Longe de qualquer comparação (paragone) entre livro e filme. Tanto mais, com respeito ao livro, dada minha descomunal ignorância sobre a cultura na Hungria.  Mas, sim, do livro não digo com a leitura nada além do nonsense “gostei”. Já do filme digo que é uma das obras primas da arte cinematográfica mais impactantes que vi nos quarenta anos mais recentes. Entre livro e filme o muitas vezes imperceptível jogo entre palavras e imagens. Entre o que se oferece para ser imaginado e a imagem que efetivamente se exibe. A matéria prima da literatura é o verbo, o uso de palavras, e com elas o desafio da tradução, da tradução de uma cultura. No caso de Sátántangó, para mim uma cultura praticamente inacessível. Mesmo que por capricho e num impulso eu começasse a ler outros romances do Krasznahorkai que é certo serão traduzidos “aproveitando” sua fama nobélica.

Vejamos. O filme começa com um plano-sequência de 10 minutos. A câmera faz um lentíssimo travelling lateral à esquerda e vê-se um “curral”, vacas se movimentando lentamente no lodaçal, num espaço que também pode ser um “estábulo”, “galpões” aparentemente abandonados, um “celeiro”… Enfim, palavras, palavras, palavras – uso palavras e vejo imagens. Nas imagens, o SIGNIFICANTE. E, portanto, o impacto que elas me causam, mesmo que eu não tenha qualquer compreensão do que seja, ou não seja, um estábulo na Hungria.

O livro? Krasznahorkai é extremamente sucinto na descrição do ambiente. O que no filme para mim, SIGNIFICANTE, é um “curral” para ele é um espaço vago, impreciso, ou assim o leio. Futaki, um personagem, observa o que se passa no povoado e “… como sabia que Schmidt e Kráner somente naquela hora tocariam os bois para levá-los do Szikes ao estábulo de Gazda, ao norte do assentamento, onde por fim eles receberiam o dinheiro amargo referente a nove meses de trabalho, e portanto um bom par de horas se passaria até que de lá chegassem em casa, decidiu que dormiria mais um pouco”. Assim é traduzido do livro o que no filme vejo 10 minutos. em um plano-sequência com uma música over pouco audível, mugidos, cantos de pássaros e um vento forte que sopra.

Ao ler o livro, essa passagem, posso, sim, imaginar um estábulo, tendo por referência estábulos que vi, tendo por referência a arquitetura de estábulos aqui no Brasil.

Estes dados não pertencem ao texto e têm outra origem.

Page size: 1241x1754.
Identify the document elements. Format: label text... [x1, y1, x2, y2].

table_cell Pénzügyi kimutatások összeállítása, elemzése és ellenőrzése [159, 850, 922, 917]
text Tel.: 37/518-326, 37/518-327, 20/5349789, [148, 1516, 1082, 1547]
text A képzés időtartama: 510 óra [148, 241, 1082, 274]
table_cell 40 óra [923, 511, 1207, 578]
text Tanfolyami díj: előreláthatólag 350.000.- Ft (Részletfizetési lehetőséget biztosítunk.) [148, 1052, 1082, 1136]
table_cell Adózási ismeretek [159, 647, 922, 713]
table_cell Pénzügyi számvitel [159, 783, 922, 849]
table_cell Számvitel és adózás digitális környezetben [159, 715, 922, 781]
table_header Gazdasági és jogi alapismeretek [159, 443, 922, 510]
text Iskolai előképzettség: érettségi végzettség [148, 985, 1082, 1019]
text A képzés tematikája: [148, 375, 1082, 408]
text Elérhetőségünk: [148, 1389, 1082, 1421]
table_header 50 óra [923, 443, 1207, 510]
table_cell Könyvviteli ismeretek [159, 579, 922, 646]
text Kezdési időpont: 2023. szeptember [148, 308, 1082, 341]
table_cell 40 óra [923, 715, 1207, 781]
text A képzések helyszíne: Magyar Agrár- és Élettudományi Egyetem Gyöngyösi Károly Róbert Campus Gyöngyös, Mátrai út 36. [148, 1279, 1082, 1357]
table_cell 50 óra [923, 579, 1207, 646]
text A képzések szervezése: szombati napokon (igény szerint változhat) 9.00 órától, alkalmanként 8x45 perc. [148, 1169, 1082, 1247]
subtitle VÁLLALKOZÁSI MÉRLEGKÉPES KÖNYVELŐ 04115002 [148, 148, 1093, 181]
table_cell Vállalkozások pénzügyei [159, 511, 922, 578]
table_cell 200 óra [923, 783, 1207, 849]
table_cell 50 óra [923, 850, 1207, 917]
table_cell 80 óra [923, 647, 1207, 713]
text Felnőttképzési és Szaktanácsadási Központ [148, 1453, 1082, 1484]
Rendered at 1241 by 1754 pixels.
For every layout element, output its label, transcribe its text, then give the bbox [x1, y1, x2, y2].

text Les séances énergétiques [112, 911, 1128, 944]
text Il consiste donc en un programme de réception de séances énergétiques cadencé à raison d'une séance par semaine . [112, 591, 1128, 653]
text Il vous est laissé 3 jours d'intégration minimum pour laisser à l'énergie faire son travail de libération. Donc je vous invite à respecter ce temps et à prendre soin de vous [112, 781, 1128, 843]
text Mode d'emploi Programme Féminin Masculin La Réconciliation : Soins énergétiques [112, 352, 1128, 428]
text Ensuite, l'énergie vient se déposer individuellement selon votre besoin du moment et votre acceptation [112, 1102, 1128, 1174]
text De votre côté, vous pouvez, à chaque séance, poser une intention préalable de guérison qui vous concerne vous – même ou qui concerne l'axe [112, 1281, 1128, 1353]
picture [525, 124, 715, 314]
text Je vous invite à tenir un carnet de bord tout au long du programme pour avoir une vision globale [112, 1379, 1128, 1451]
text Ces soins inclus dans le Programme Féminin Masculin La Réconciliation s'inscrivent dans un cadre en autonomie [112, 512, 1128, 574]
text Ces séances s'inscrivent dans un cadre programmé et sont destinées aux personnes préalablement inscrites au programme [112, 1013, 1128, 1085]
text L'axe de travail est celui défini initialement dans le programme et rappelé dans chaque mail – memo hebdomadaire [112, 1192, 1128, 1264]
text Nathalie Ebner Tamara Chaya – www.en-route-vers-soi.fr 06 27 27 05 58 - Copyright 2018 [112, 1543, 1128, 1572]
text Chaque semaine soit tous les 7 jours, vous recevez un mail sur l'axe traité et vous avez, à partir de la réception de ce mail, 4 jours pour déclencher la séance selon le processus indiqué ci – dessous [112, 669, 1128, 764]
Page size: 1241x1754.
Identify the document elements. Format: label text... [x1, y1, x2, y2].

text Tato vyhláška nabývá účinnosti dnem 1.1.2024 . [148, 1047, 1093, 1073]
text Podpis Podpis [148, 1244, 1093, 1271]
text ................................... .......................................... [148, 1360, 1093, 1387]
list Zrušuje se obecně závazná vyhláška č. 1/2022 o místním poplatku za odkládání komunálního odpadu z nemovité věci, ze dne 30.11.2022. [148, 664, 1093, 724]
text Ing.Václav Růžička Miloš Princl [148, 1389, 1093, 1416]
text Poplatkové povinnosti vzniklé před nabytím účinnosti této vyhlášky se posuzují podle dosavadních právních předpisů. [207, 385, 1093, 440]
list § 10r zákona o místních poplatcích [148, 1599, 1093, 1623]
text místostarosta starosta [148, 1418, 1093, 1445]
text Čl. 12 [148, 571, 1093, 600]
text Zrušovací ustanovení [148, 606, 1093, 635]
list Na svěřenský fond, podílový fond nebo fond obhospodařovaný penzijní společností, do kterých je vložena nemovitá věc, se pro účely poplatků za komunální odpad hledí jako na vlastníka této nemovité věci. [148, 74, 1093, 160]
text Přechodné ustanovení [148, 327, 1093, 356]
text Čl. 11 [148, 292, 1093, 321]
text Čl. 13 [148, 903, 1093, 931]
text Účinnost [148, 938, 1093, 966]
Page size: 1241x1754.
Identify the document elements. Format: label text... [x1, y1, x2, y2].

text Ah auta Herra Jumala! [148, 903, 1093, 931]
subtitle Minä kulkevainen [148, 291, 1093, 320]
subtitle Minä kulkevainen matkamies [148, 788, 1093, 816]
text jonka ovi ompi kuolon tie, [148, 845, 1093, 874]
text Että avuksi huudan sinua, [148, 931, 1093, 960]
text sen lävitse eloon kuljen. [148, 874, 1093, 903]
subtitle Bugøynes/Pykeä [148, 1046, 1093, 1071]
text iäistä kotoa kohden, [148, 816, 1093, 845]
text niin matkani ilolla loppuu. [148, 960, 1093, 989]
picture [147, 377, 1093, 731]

Mas, ao ler na tradução “estábulo”, tanto essa palavra, entre outras, pode passar batida com a leitura como não tenho como saber a possível diferença entre um estábulo no Brasil e um estábulo na Hungria. Pior, não sei se no livro a melhor tradução seria curral, celeiro… E como esse referente me falta no livro, não tenho com a leitura a visão do impactante plano-sequência com vacas saindo do curral do filme. Melhor: ao ver a imagem, eu não preciso nomear uma palavra como “estábulo”, “curral”… para saber de onde no filme as vacas se movimentam: eu simplesmente as vejo e sinto, intuo o que com elas Béla Tarr exibe como mensagem.